Doctors are licensed. Some construction engineers are licensed. Health departments can pull the permit of an unsafe restaurant to operate. It’s all for public safety. The same goes for AI. This article discusses how “Using artificial intelligence in sensitive areas like criminal justice and healthcare should be regulated.” It goes further.
For instance, workers at Google criticized the search giant’s executives for considering signing a Defense Department contract that involved helping the government use image-recognition technology for military-purposes. Amid the backlash, Google dropped out of a $10 billion cloud computing contract with the agency, citing its internal policies against using machine learning for warfare and surveillance.
Microsoft has urged “thoughtful government regulation” of facial recognition technology. All this is something to watch.
Check It Out: The Proper Regulation of Artificial Intelligence
There are many organizations that advise Congressional staff on policy making. Here is just one.
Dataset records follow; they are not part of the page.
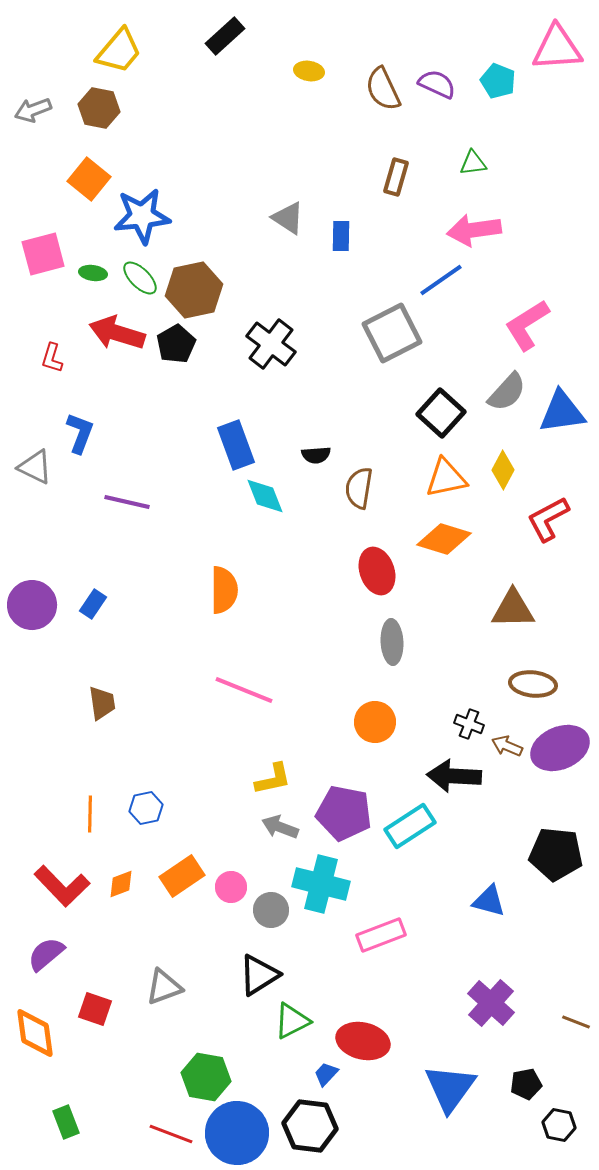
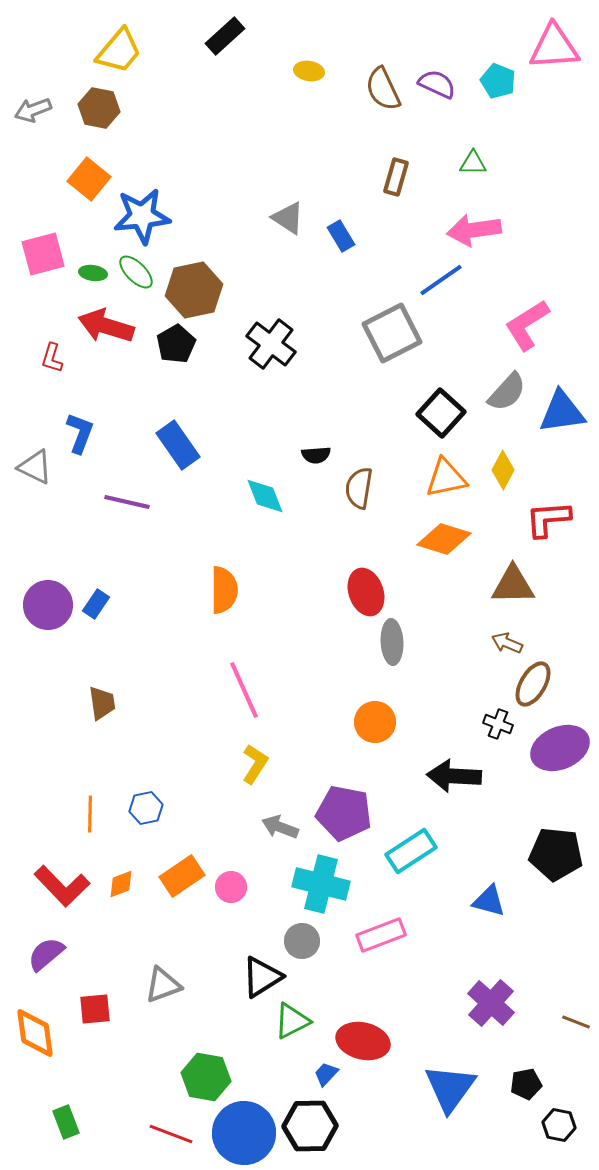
pink triangle at (557, 48): moved 3 px left, 1 px up
green triangle at (473, 163): rotated 8 degrees clockwise
blue rectangle at (341, 236): rotated 32 degrees counterclockwise
green ellipse at (140, 278): moved 4 px left, 6 px up
red arrow at (117, 333): moved 11 px left, 7 px up
blue rectangle at (236, 445): moved 58 px left; rotated 15 degrees counterclockwise
red L-shape at (548, 519): rotated 24 degrees clockwise
red ellipse at (377, 571): moved 11 px left, 21 px down
blue rectangle at (93, 604): moved 3 px right
purple circle at (32, 605): moved 16 px right
brown triangle at (513, 609): moved 24 px up
brown ellipse at (533, 684): rotated 66 degrees counterclockwise
pink line at (244, 690): rotated 44 degrees clockwise
black cross at (469, 724): moved 29 px right
brown arrow at (507, 746): moved 103 px up
yellow L-shape at (273, 779): moved 18 px left, 15 px up; rotated 45 degrees counterclockwise
cyan rectangle at (410, 826): moved 1 px right, 25 px down
gray circle at (271, 910): moved 31 px right, 31 px down
black triangle at (259, 975): moved 3 px right, 2 px down
gray triangle at (164, 987): moved 1 px left, 2 px up
red square at (95, 1009): rotated 24 degrees counterclockwise
black hexagon at (310, 1126): rotated 8 degrees counterclockwise
blue circle at (237, 1133): moved 7 px right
https://www.techcongress.io
When necessary, new technical advisory committees are formed. Seldom do the actual lawmakers develop technical legislation themselves.
As was painfully obvious during the Google meeting, few congresspeople consult, or even listen to, tech advisory organizations. Republicans find it easier to just appoint tech lobbyists to federal positions rather than learn even the slightest bit of tech knowledge.
So you want people who have no clue how computers/internet/tech works to make regulations? Yeah, I don’t see that ending well.